By SANDY CLARKE
In our task-rich, time-poor work culture, many of us can feel like we have so many plates spinning that it’s almost impossible to keep on top of it all.
As a result, we try to juggle as much as possible, to multitask in an effort to manage our bulging workload.
We are, in many cases, mired in a swamp of busyness that sees us attending meetings, dealing with emails, taking phone calls, sorting through admin, putting out fires, engaging with colleagues all before we get to make a start on the important tasks of the day.
Despite the many advantages brought to us by technologies such as smartphones, email, and instant messaging, we are surrounded by a smorgasbord of distractions that serve to diminish our ability to get into a state of flow and focus on producing quality work over a concentrated period of time.
To get a sense of this, the next time you read a lengthy article or a book, or when you next watch a TV show or movie, observe how many times you check your phone for messages or use it to quickly scan social media feeds for no particular reason.
Our inability to focus has a profound effect on both our personal and professional lives which isn’t the best news for business, given that so much time is lost to unproductive busyness that eats up company hours.
A study by sociology professor Judy Wajcman at the London School of Economics observed 18 employees at an Australian telecoms company throughout their workday.
It was a typical telecoms outfit, the offices were open-planned, facilitating ease of interaction, and it had large TV screens mounted on the walls projecting various pieces of information.

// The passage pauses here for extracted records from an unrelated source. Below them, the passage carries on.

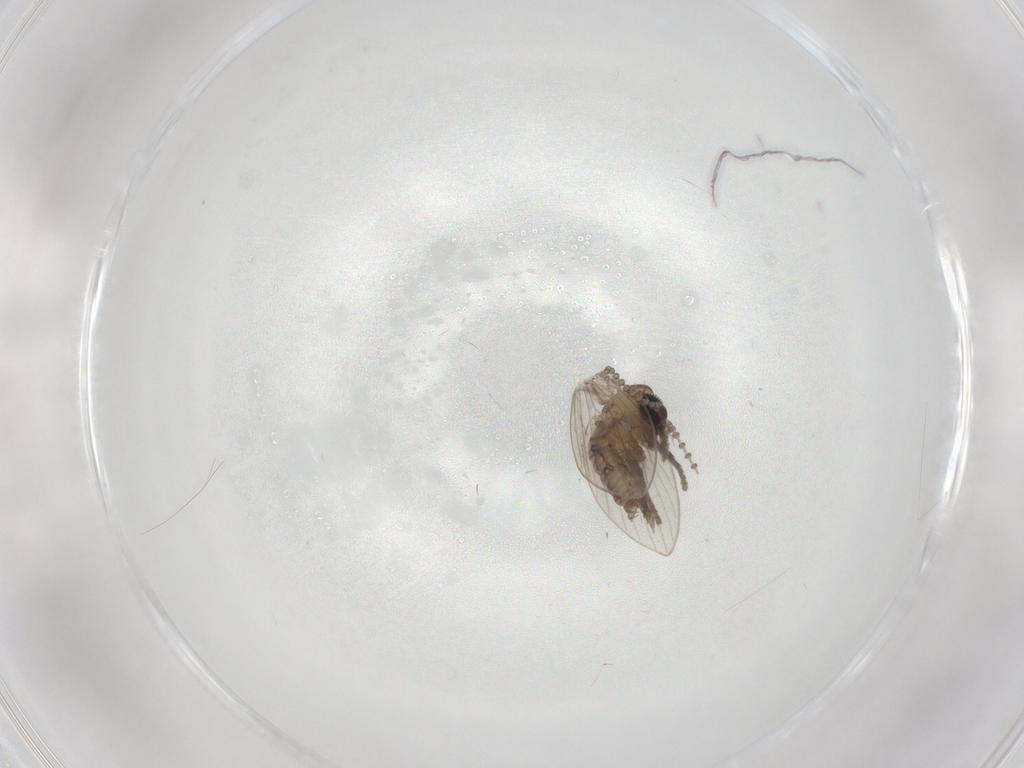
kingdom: Animalia
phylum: Arthropoda
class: Insecta
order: Diptera
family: Psychodidae
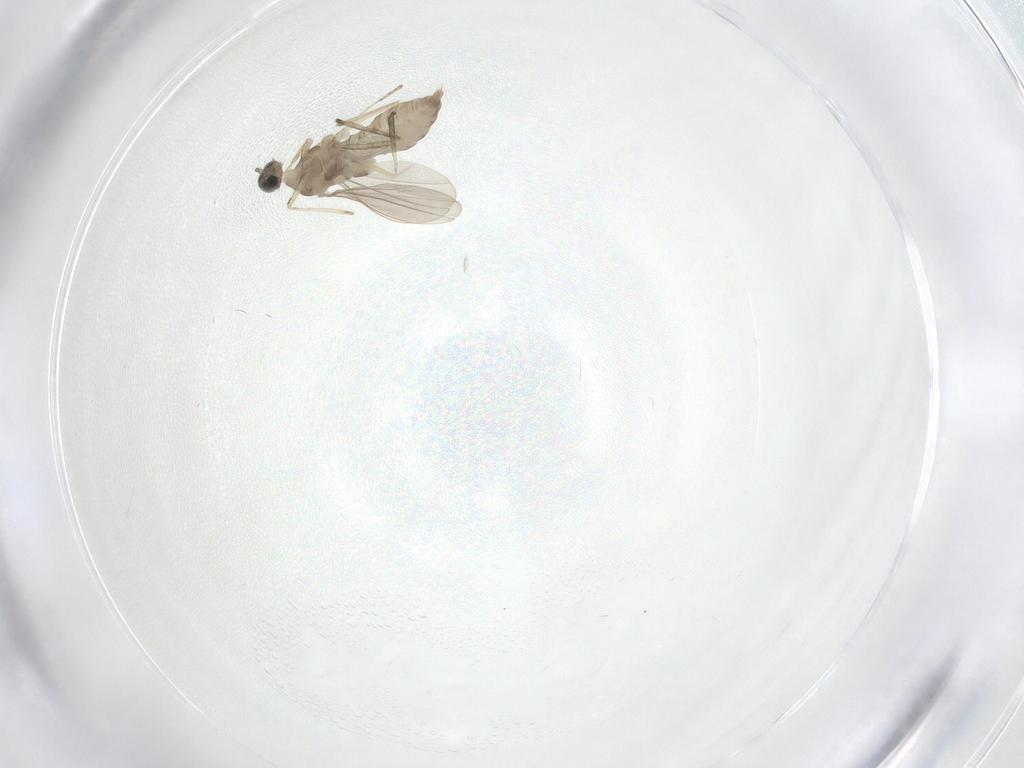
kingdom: Animalia
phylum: Arthropoda
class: Insecta
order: Diptera
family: Cecidomyiidae
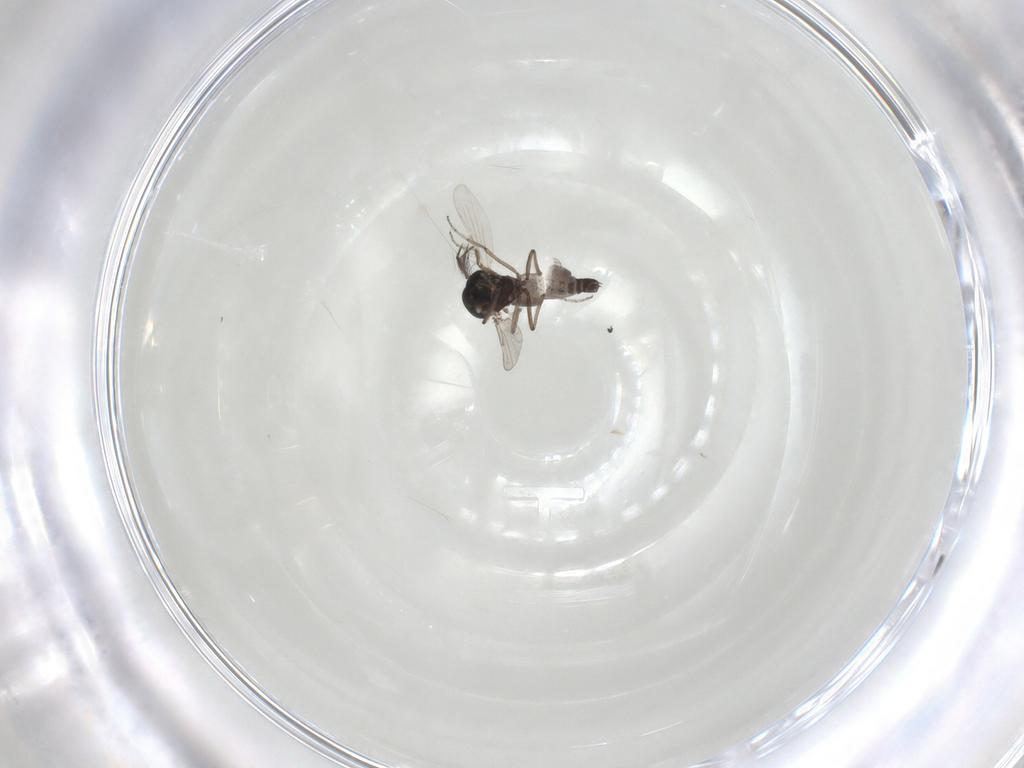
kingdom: Animalia
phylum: Arthropoda
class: Insecta
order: Diptera
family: Ceratopogonidae
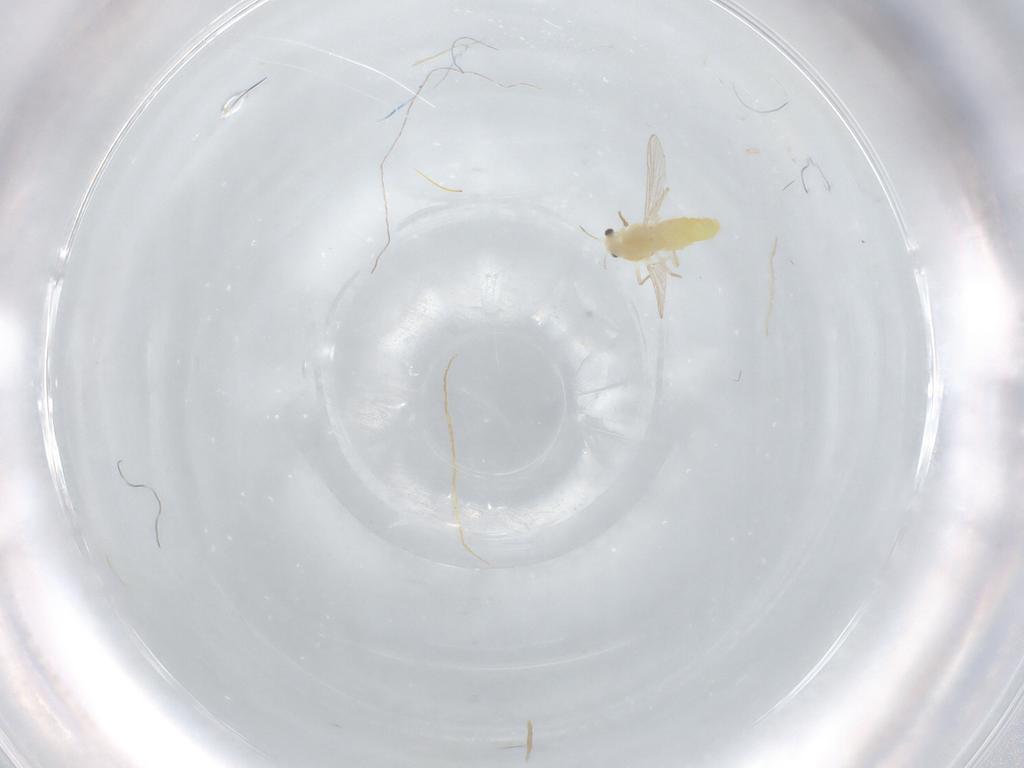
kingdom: Animalia
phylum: Arthropoda
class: Insecta
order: Diptera
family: Chironomidae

In other words, the potential for distraction was extremely high.
The study discovered that the employees spent approximately half their work day on “work episodes”, essentially people doing any actual work.
The majority of these “episodes” lasted fewer than 10 minutes, with the average episode lasting around three minutes.
It was also found that almost two-thirds of work episode interruptions were self-generated by the employees, and most of the interruptions involved the use of tech devices.
A similar study by ClearContext found that over half of the 250 people surveyed had spent more than two hours each day reading and responding to emails.
Researchers at Loughborough University discovered that, after taking two minutes to deal with an email, observed workers took 68 seconds to return to their main task and regain focus on what they were doing prior to the distraction.
By continually dipping in and out of tasks, we cut off our productivity, which significantly increases the time it takes to get work done.
In many organisations, an inadvertent culture of distraction is fostered thanks, in part, to open-plan offices that allow for constant communication and, inevitably, interruptions to people’s work.
While conversations in the workplace can help to create a positive environment, too much of a good thing can potentially (along with other distractions) create problems in terms of the quality and quantity of work being produced in a day.
Inevitably, this might lead to people having to take work home, which impacts on their personal lives and can cause unnecessary stress from always being mentally switched-on to their work.
To help counter this work-tech imbalance, organisations can help people in a number of ways, including the provision of ‘quiet zones’ where people can go if they really need to focus on getting their work done.
Leaders can also implement initiatives such as a “no emails” policy during weekends and holidays, which can help to ensure employees get some time to mentally ‘clock-off’.
Employees can help themselves by setting fixed time periods where they are fully focused on a particular task and by politely making it known to colleagues who fancy a quick gossip session that they don’t wish to be disturbed.
Checking email could also be restricted to two or three times in the working day, with less urgent emails being marked for reply at a more convenient time.
Distractions in the workplace are killers of time. They’re also devilishly tempting and can whisk the best of us away from that deadline we’re now rushing to meet.
By making a conscious effort to set out our time each day and to stick to our assigned periods of focused work, we can put ourselves in a place of greater control over how our time and energy is spent.
Consequently, we will be better able to get through those urgent jobs and effectively manage the less-important tasks that previously devoured our time.